Israel ratified the "Fourth Geneva Convention Relative to the Protection of Civilian Persons in Time of War" and, under international law, is bound to apply its provisions. The convention deals with protecting civilians in time of war, with particular emphasis on the protection of civilians who are considered "enemy" nationals. The convention grants various protections to such enemy nationals including conditions of fair trial, conditions of detainment and visits by Red Cross representatives. Another part of the convention applies explicitly to civilians in "occupied enemy territory". Israel applies the provisions of the convention that relate to "enemy civilians" and little controversy has arisen in their application. The public debate relates to whether the West Bank and Gaza are "occupied enemy territory" for the purposes of the convention.
Classic international law defines occupied territory as the sovereign territory of a state that is under the military occupation of another state at a time when a state of war exists between them. International law forbids the occupying state from annexing the occupied territory, and requires the occupier to set up a military government in the territory. This military government is subject to the restrictions imposed by the laws of occupation of international law.
Since the demise of the Ottoman Empire, the West Bank and Gaza Strip have not been the sovereign territory of any state. Jordan acted after 1948 as sovereign in the territories of the West Bank, but Jordanian control ended in the 1967 Six-Day War. Jordan has since relinquished its claim to sovereignty. Egypt has never staked any claim to sovereignty in the Gaza Strip. A Palestinian state in the West Bank and Gaza has not yet been established, and its borders have not been determined.
In view of the uncertainty as to sovereignty in these territories, Israel’s position is that its administration could not be categorized as the occupation of the sovereign territory of another state and that the de jure applicability of the convention to the West Bank and Gaza "is doubtful".
Notwithstanding its formal position, Israel has undertaken to apply the "humanitarian provisions" of the convention. The phrase "humanitarian provisions" used by Israel is intended to make the statement that Israel would be applying those provisions whose object was the protection of the local population and would not be applying those provisions whose object was to protect the rights of a–non existing–sovereign state. In practice no such distinction has been made and the Israel Supreme Court enforces all the provisions of the Fourth Geneva Convention.

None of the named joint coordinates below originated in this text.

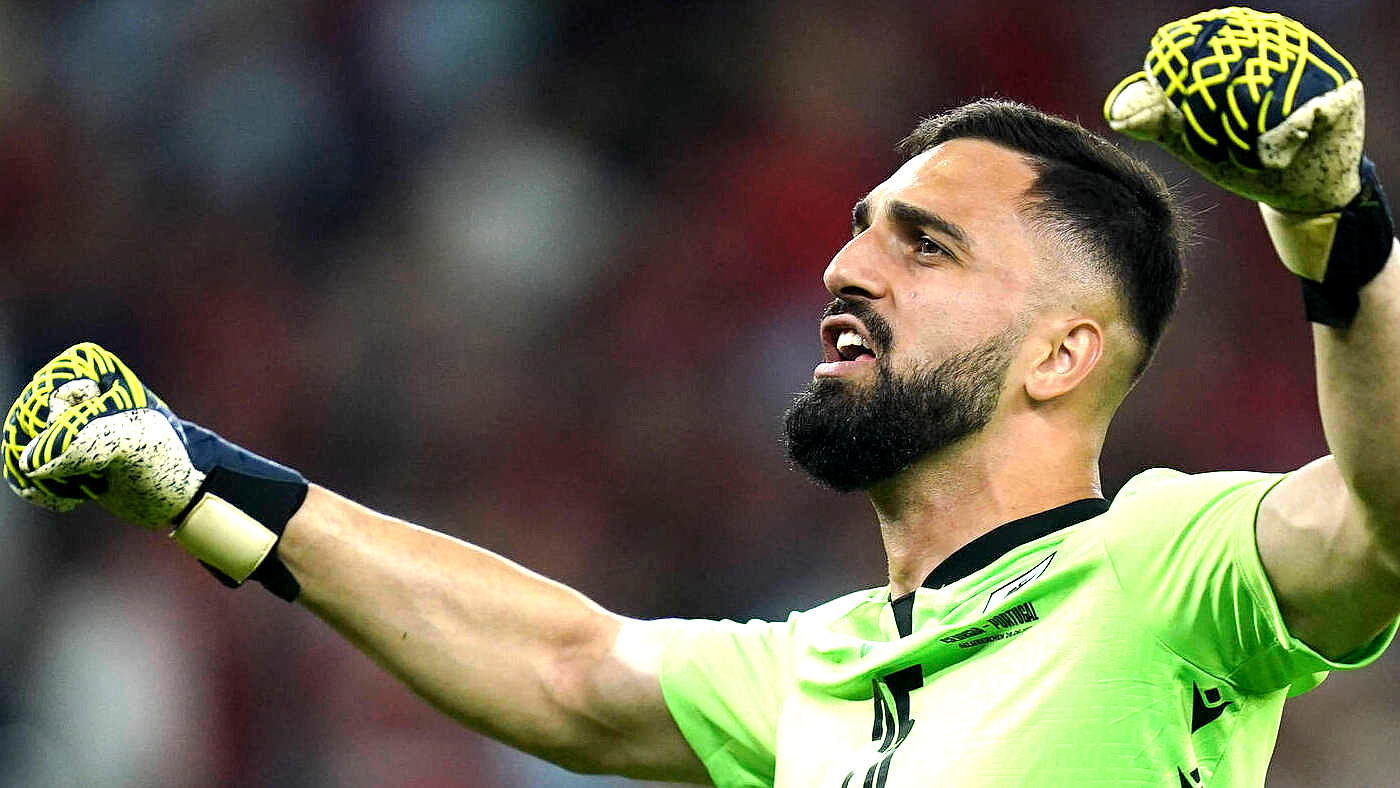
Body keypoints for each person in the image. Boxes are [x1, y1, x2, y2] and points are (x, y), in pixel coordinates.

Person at [5, 8, 1397, 787]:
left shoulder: (1159, 566)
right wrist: (196, 478)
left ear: (1062, 356)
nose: (846, 268)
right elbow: (565, 670)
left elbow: (1380, 521)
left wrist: (1332, 219)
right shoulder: (820, 665)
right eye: (860, 229)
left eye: (925, 246)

There is no Israeli legislation enforcing the convention. The convention is regarded as a basic text of international humanitarian law and has been referred to as reflecting international customary law; yet in practice no state has ever formally applied it to a given occupied territory. The closest to formal application has been Israel, which applies the "humanitarian provisions" of the convention to the West Bank and Gaza. Neither the US nor the UK has formally applied it to their administration of Iraq. Israeli courts regard customary international law as automatically part of Israeli law and hence enforceable. However due to the absence of state practice in applying the Convention, the courts reached the conclusion that the convention is not yet customary law and hence not enforceable. Notwithstanding this, the attorney general has consistently agreed that the courts examine acts of the Israel Military Administration in accordance with the rules set out in the convention, and the High Court of Justice routinely does so.
Even if Israel were to formally apply the convention there would still remain a fundamental difference as to its interpretation as regards the legality of Jewish settlements.
Article 49 of the convention prohibits an occupier from transferring "parts of its own civilian population into the territory it occupies". Many legal authorities interpret this as forbidding the establishment of Jewish settlements in the territories. Israel disputes this interpretation.
A further issue would be the application of the convention to East Jerusalem. Israel has applied its law to East Jerusalem and the Arab inhabitants are considered permanent residents of Israel. Needless to say there is no military administration there. The UN Security Council has however passed a resolution declaring that East Jerusalem is occupied territory and the convention applies.
Another issue is whether the convention applies to areas controlled by the Palestinian Authority (Areas A and the Gaza Strip). Here again Israel does not consider the convention relevant.
To sum up, there are legitimate doubts as to sovereignty in the West Bank and Gaza and whether provisions of the convention applying to occupied territory of an enemy state are applicable. The humanitarian provisions of the convention are enforced by the Israeli courts and formally applying the convention would not materially change the situation in this regard. Furthermore, fundamental differences of interpretation and application as regards settlements and East Jerusalem would remain even if Israel were to recognize the applicability of the convention.
The question of sovereignty, it is submitted, must be settled by establishing a border between Israel and a future Palestinian state and not by arguing over the provisions of the Fourth Geneva Convention.